Calista membuang muka, wajahnya memerah.
"Aku... nggak sengaja."
"Kalau gitu," Arsenio mengangkat alis santai, "besok sengaja aja." Goda Arsenio sukses bikin pipi Calista memerah dengan langkah terburu buru ia berlari ke arah toilet.
" Astaga apa yang terjadi tadi,sangat memalukan" Calista menutup muka nya yang memerah, masih ia rasakan sisa pelukan Arsenio hangat dan nyaman,
" Sadar lah Calista " Calista langsung tersadar dan mengelengkan kepala lalu menyikat gigi nya dengan kasar menyalurkan rasa kesalnya.
______
Calista keluar dari kamar mandi dengan rambut basah yang mulai kering, mengenakan hoodie kebesaran yang dipinjam dari lemari Arsenio kebetulan hari ini hari weekend.

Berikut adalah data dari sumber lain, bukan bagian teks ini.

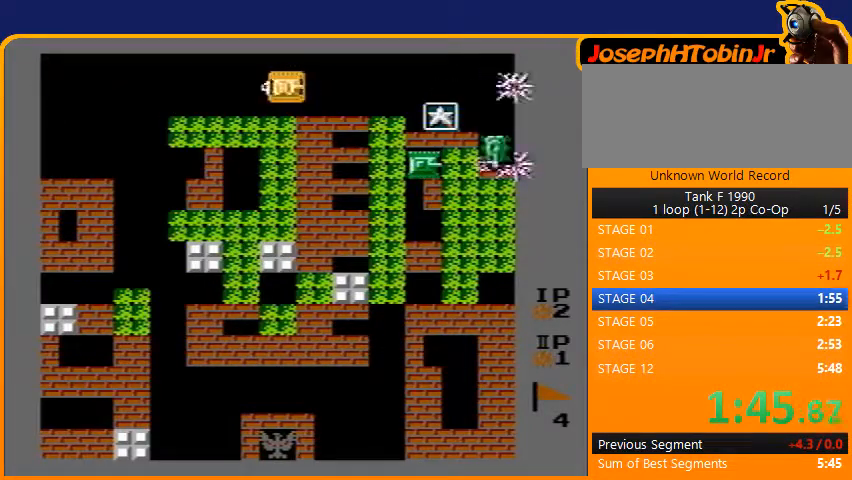
{"buttons": ["DPAD_RIGHT"], "events": [[200, "B", "down"], [433, "B", "up"]]}
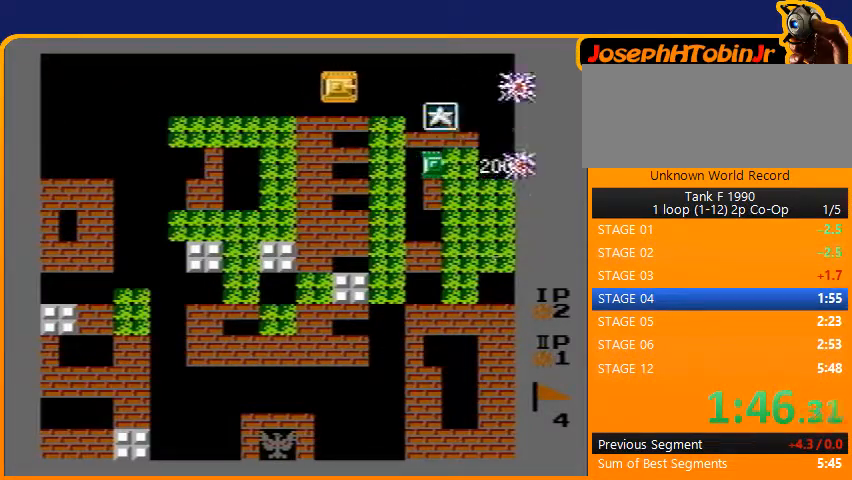
{"buttons": ["DPAD_RIGHT"], "events": []}
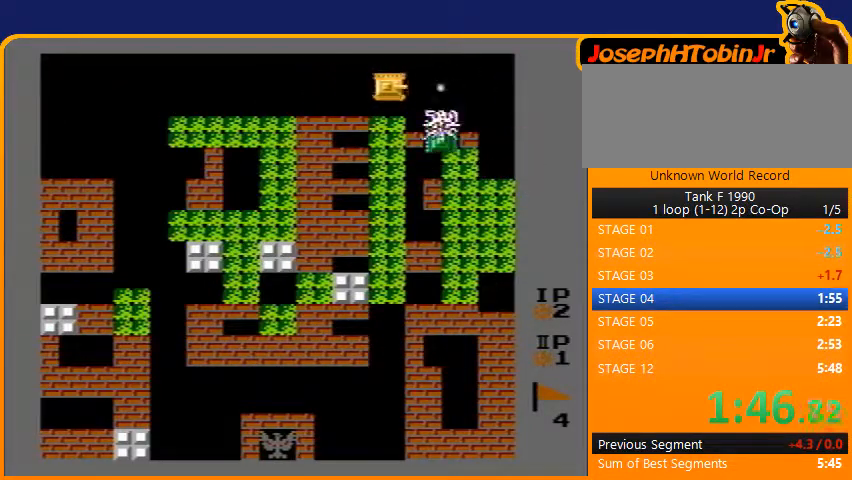
{"buttons": [], "events": [[33, "DPAD_RIGHT", "up"]]}
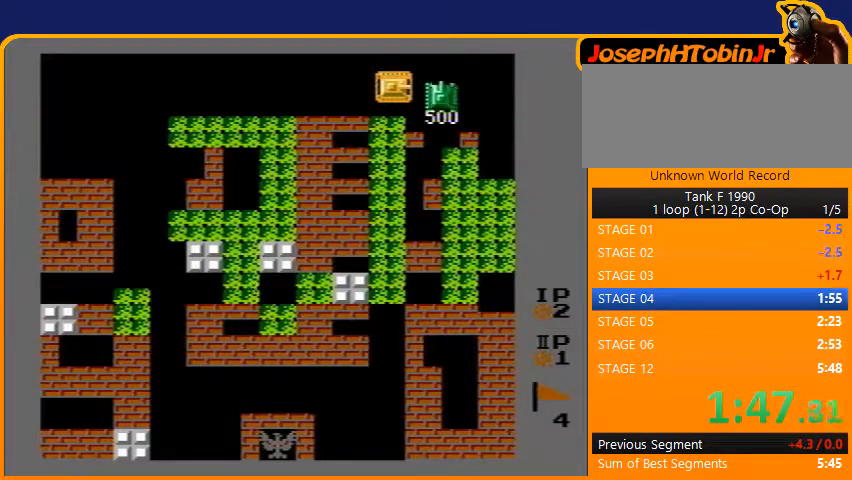
{"buttons": [], "events": [[267, "DPAD_DOWN", "down"], [300, "B", "down"], [367, "DPAD_DOWN", "up"], [500, "B", "up"]]}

Wajahnya masih sedikit merah, tapi lebih tenang.
Di luar dugaan, Arsenio sudah rapi. Kemeja kasual digulung di lengan, rambut masih agak berantakan tapi justru terlihat lebih memikat. Ia sedang berdiri di ambang pintu kamar, menyender santai.
"Kakek udah nunggu di meja makan," katanya ringan.
Setelah mereka siap Calista dan Arsenio turun kebawah untuk sarapan.
" Wah serasa jadi nyonya yah gak lihat jam berapa sekarang? " Sindir nina begitu melihat Calista mendekati ruang tamu.
Calista hanya terdiam.
" Bibi Nina lebih baik diam dari pada bicara gak berguna " Ucap Arsenio tajam membuat suasan di ruang makan menjadi dingin.
" Sudah sudah Arsen Calista duduk,ayo kita makan, wajar Nina mereka telat karna pengantin baru yang masih mesra mesra nya. " Kakek menengahi pertengkaran ia tak mau pagi pagi udah pada ribut aja.